§ Directions
Retype the records below word for word, starting with the first line and stopping after the line that contains "The answer is 1:11". Leave the pictures out of your copy.
## start Extracted records
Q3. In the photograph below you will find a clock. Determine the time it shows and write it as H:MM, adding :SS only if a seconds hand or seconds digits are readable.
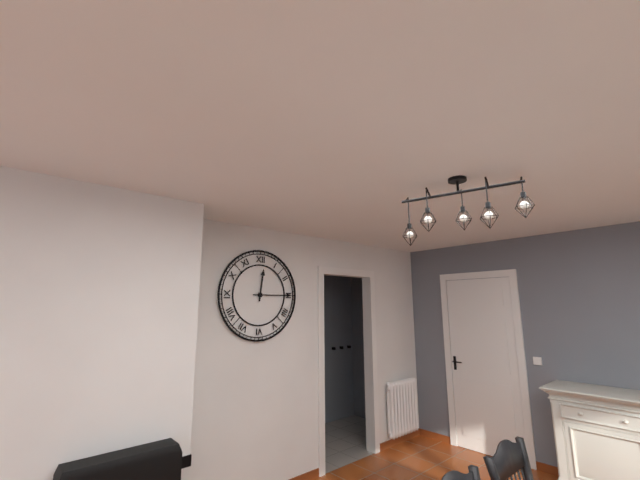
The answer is 12:15
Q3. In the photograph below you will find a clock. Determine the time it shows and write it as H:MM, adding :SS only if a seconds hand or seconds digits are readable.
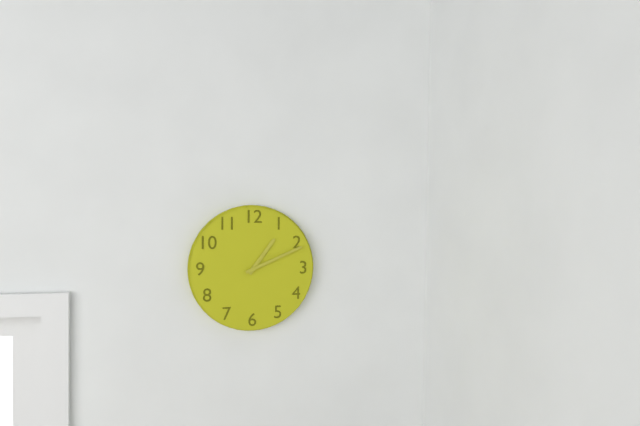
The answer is 1:11
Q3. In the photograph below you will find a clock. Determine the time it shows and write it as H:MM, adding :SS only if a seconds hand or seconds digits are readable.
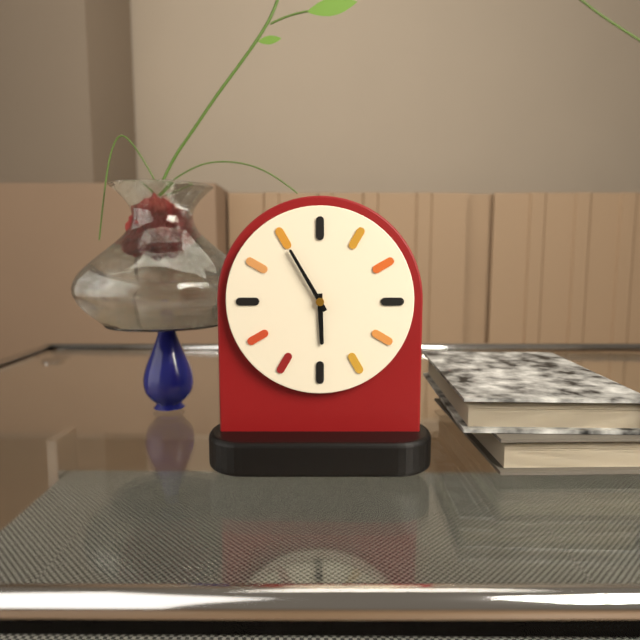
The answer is 5:55
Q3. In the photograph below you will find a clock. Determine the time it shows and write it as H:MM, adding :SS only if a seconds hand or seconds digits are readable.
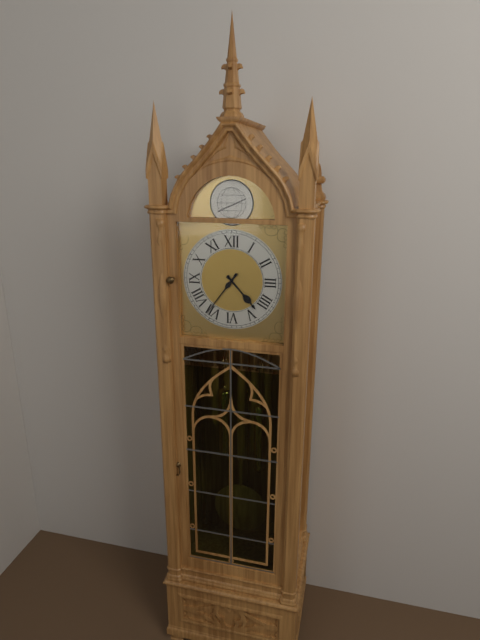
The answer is 4:36
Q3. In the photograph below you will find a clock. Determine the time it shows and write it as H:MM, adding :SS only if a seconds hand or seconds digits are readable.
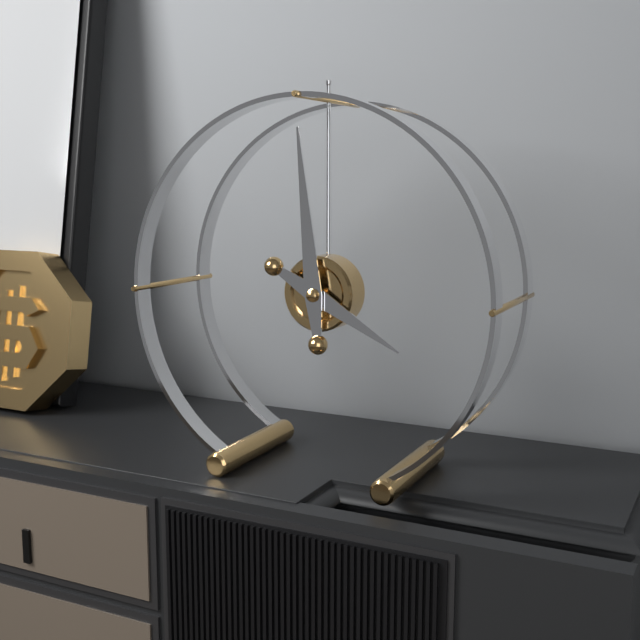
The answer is 3:59
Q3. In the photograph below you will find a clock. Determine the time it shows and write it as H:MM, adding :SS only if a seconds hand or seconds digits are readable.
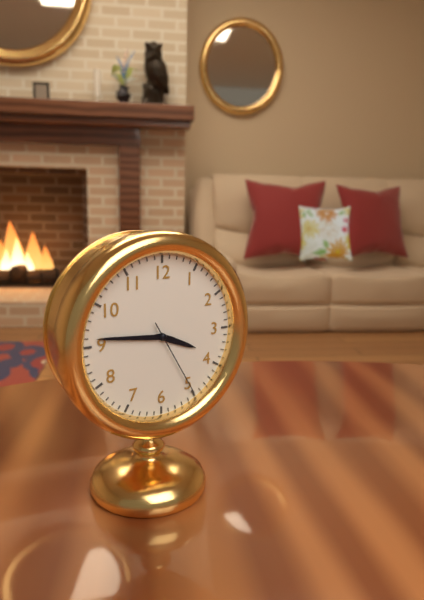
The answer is 3:46:25
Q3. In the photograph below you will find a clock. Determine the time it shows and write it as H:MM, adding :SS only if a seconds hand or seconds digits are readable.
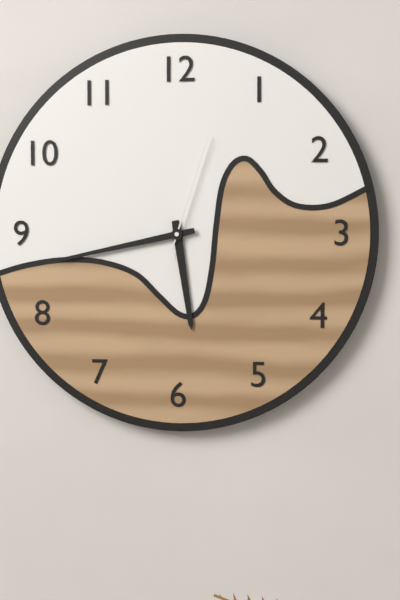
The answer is 5:43:03
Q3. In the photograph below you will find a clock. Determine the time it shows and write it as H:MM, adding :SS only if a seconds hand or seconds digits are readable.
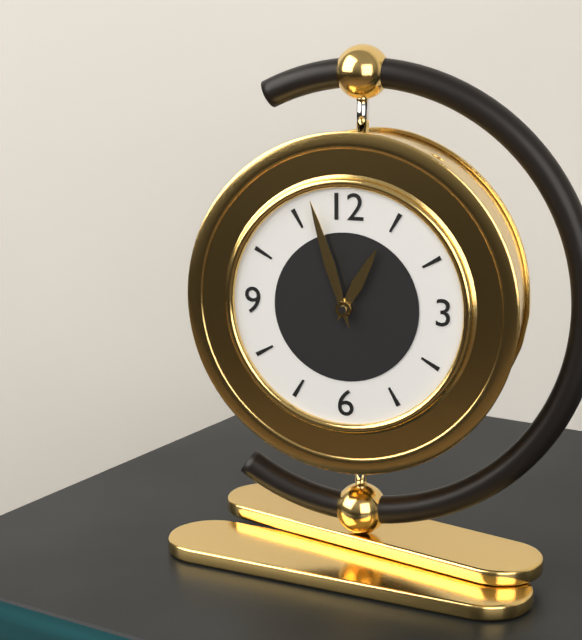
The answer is 12:57
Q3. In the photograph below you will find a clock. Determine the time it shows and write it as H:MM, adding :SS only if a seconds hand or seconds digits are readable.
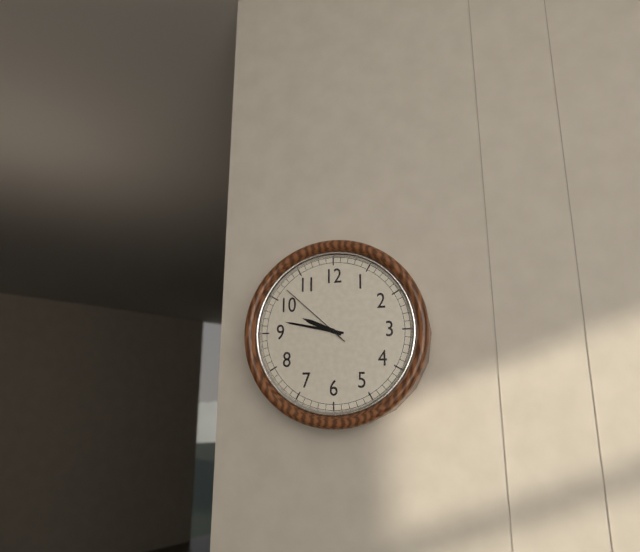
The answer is 9:47:52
## end Extracted records
§ Written solution
Q3. In the photograph below you will find a clock. Determine the time it shows and write it as H:MM, adding :SS only if a seconds hand or seconds digits are readable.
The answer is 12:15
Q3. In the photograph below you will find a clock. Determine the time it shows and write it as H:MM, adding :SS only if a seconds hand or seconds digits are readable.
The answer is 1:11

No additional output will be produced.